1. Definition
- SMOTE = Synthetic Minority Over-sampling Technique.
- A method to handle class imbalance by generating synthetic samples of the minority class, instead of simply duplicating existing ones.
- Proposed by Chawla et al., 2002.
2. Why SMOTE?
- Random oversampling duplicates minority samples → risk of overfitting.
- SMOTE creates new, synthetic data points along the line segments between existing minority samples.
- This makes the decision boundary more general and less biased.
3. How It Works (Algorithm)
- For each minority class sample $x$, find its k nearest neighbors (other minority samples).

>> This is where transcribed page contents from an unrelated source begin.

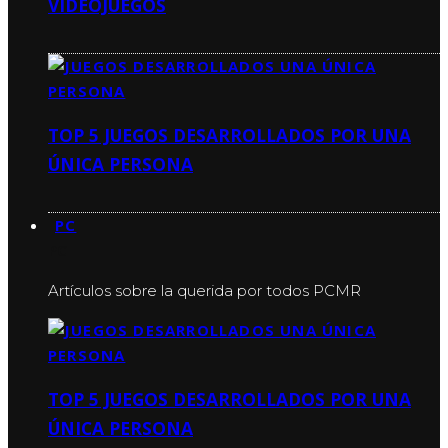
VIDEOJUEGOS
TOP 5 JUEGOS DESARROLLADOS POR UNA
ÚNICA PERSONA
PC
PC
Artículos sobre la querida por todos PCMR
TOP 5 JUEGOS DESARROLLADOS POR UNA
ÚNICA PERSONA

- Randomly select one of these neighbors $x_{nn}$.
- Generate a synthetic sample:
$x_{new} = x + \delta \cdot (x_{nn} – x), \quad \delta \sim U(0,1)$
- This means $x_{new}$ lies somewhere on the line segment between $x$ and $x_{nn}$.
4. Variants
- Borderline-SMOTE: generates synthetic points near the decision boundary (borderline minority samples).
- SMOTE Tomek / SMOTE ENN: combine SMOTE with cleaning methods to remove overlapping/noisy points.
- ADASYN (Adaptive Synthetic Sampling): focus more on minority samples that are harder to learn (closer to majority).
5. Advantages
- Reduces overfitting compared to random oversampling.
- Improves classifier performance on imbalanced datasets.
- Creates smoother, more general decision boundaries.
6. Disadvantages
- May generate unrealistic samples if minority distribution is complex.
- Risk of introducing class overlap (synthetic points may invade majority region).
- More computationally expensive than random oversampling.
7. Example
Suppose:
- Minority class = 100 samples
- Majority class = 1,000 samples
- Goal: balance dataset
SMOTE generates 900 synthetic minority samples → total = 1,000 vs 1,000.
8. Python Example (imbalanced-learn)
from imblearn.over_sampling import SMOTE
from collections import Counter
X, y = ... # features and labels
print("Original distribution:", Counter(y))
smote = SMOTE(random_state=42, k_neighbors=5)
X_res, y_res = smote.fit_resample(X, y)
print("After SMOTE:", Counter(y_res))
Summary
- SMOTE = synthetic oversampling technique for minority class.
- Works by interpolating between minority samples and their neighbors.
- Pros: reduces overfitting, better boundaries.
- Cons: may create unrealistic or overlapping samples.
- Widely used in fraud detection, medical diagnosis, rare event prediction.